━━ PROVIDED MATERIAL
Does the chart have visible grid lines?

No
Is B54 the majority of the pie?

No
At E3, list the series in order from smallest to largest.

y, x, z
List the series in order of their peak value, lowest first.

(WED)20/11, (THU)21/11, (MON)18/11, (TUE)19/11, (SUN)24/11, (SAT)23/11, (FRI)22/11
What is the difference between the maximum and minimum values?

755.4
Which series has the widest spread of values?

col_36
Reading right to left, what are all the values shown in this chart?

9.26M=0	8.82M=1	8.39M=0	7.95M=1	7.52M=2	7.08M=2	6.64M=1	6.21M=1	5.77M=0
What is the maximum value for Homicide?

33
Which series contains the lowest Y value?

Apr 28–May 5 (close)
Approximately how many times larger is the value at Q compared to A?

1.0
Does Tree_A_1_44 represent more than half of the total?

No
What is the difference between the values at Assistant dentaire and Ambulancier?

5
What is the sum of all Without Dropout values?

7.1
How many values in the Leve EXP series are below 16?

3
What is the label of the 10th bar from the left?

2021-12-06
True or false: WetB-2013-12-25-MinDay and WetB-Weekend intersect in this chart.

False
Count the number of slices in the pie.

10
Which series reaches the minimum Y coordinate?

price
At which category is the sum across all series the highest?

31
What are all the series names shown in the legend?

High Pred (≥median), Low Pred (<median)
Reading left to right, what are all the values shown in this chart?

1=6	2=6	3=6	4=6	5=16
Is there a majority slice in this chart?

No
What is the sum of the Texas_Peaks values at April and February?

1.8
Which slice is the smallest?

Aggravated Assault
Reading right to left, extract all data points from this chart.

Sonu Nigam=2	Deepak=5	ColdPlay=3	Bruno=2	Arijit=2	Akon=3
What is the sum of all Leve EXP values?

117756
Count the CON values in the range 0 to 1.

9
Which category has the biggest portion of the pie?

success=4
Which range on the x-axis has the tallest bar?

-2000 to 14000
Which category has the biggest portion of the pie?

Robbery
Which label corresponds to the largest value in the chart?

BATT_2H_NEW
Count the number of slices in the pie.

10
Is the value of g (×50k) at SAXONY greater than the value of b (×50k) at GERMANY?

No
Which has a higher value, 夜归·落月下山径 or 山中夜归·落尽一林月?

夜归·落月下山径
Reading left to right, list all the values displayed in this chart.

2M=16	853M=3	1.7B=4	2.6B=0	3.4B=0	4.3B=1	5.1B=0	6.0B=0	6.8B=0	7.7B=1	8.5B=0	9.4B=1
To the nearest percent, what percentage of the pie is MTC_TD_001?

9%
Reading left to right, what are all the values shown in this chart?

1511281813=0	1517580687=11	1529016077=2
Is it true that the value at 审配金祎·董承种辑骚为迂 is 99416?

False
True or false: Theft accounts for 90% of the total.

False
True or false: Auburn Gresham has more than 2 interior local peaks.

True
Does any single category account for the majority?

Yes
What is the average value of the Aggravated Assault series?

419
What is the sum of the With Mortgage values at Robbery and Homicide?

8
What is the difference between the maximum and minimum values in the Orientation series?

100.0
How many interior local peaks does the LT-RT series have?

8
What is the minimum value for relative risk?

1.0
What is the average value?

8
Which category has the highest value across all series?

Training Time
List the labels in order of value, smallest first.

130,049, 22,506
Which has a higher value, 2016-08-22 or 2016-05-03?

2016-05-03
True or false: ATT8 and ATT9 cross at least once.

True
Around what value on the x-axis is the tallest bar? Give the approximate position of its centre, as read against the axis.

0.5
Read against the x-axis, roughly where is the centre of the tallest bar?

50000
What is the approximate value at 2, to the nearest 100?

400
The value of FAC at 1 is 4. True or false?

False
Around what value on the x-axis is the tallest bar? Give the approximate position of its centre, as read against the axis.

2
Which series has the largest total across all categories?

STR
━━━━
#### [WHAT NEEDS TO BE DONE]
Copy every row above word for word, keeping their order and leaving nothing out.

#### [SOLVED EXERCISE]
Does the chart have visible grid lines?

No
Is B54 the majority of the pie?

No
At E3, list the series in order from smallest to largest.

y, x, z
List the series in order of their peak value, lowest first.

(WED)20/11, (THU)21/11, (MON)18/11, (TUE)19/11, (SUN)24/11, (SAT)23/11, (FRI)22/11
What is the difference between the maximum and minimum values?

755.4
Which series has the widest spread of values?

col_36
Reading right to left, what are all the values shown in this chart?

9.26M=0	8.82M=1	8.39M=0	7.95M=1	7.52M=2	7.08M=2	6.64M=1	6.21M=1	5.77M=0
What is the maximum value for Homicide?

33
Which series contains the lowest Y value?

Apr 28–May 5 (close)
Approximately how many times larger is the value at Q compared to A?

1.0
Does Tree_A_1_44 represent more than half of the total?

No
What is the difference between the values at Assistant dentaire and Ambulancier?

5
What is the sum of all Without Dropout values?

7.1
How many values in the Leve EXP series are below 16?

3
What is the label of the 10th bar from the left?

2021-12-06
True or false: WetB-2013-12-25-MinDay and WetB-Weekend intersect in this chart.

False
Count the number of slices in the pie.

10
Which series reaches the minimum Y coordinate?

price
At which category is the sum across all series the highest?

31
What are all the series names shown in the legend?

High Pred (≥median), Low Pred (<median)
Reading left to right, what are all the values shown in this chart?

1=6	2=6	3=6	4=6	5=16
Is there a majority slice in this chart?

No
What is the sum of the Texas_Peaks values at April and February?

1.8
Which slice is the smallest?

Aggravated Assault
Reading right to left, extract all data points from this chart.

Sonu Nigam=2	Deepak=5	ColdPlay=3	Bruno=2	Arijit=2	Akon=3
What is the sum of all Leve EXP values?

117756
Count the CON values in the range 0 to 1.

9
Which category has the biggest portion of the pie?

success=4
Which range on the x-axis has the tallest bar?

-2000 to 14000
Which category has the biggest portion of the pie?

Robbery
Which label corresponds to the largest value in the chart?

BATT_2H_NEW
Count the number of slices in the pie.

10
Is the value of g (×50k) at SAXONY greater than the value of b (×50k) at GERMANY?

No
Which has a higher value, 夜归·落月下山径 or 山中夜归·落尽一林月?

夜归·落月下山径
Reading left to right, list all the values displayed in this chart.

2M=16	853M=3	1.7B=4	2.6B=0	3.4B=0	4.3B=1	5.1B=0	6.0B=0	6.8B=0	7.7B=1	8.5B=0	9.4B=1
To the nearest percent, what percentage of the pie is MTC_TD_001?

9%
Reading left to right, what are all the values shown in this chart?

1511281813=0	1517580687=11	1529016077=2
Is it true that the value at 审配金祎·董承种辑骚为迂 is 99416?

False
True or false: Theft accounts for 90% of the total.

False
True or false: Auburn Gresham has more than 2 interior local peaks.

True
Does any single category account for the majority?

Yes
What is the average value of the Aggravated Assault series?

419
What is the sum of the With Mortgage values at Robbery and Homicide?

8
What is the difference between the maximum and minimum values in the Orientation series?

100.0
How many interior local peaks does the LT-RT series have?

8
What is the minimum value for relative risk?

1.0
What is the average value?

8
Which category has the highest value across all series?

Training Time
List the labels in order of value, smallest first.

130,049, 22,506
Which has a higher value, 2016-08-22 or 2016-05-03?

2016-05-03
True or false: ATT8 and ATT9 cross at least once.

True
Around what value on the x-axis is the tallest bar? Give the approximate position of its centre, as read against the axis.

0.5
Read against the x-axis, roughly where is the centre of the tallest bar?

50000
What is the approximate value at 2, to the nearest 100?

400
The value of FAC at 1 is 4. True or false?

False
Around what value on the x-axis is the tallest bar? Give the approximate position of its centre, as read against the axis.

2
Which series has the largest total across all categories?

STR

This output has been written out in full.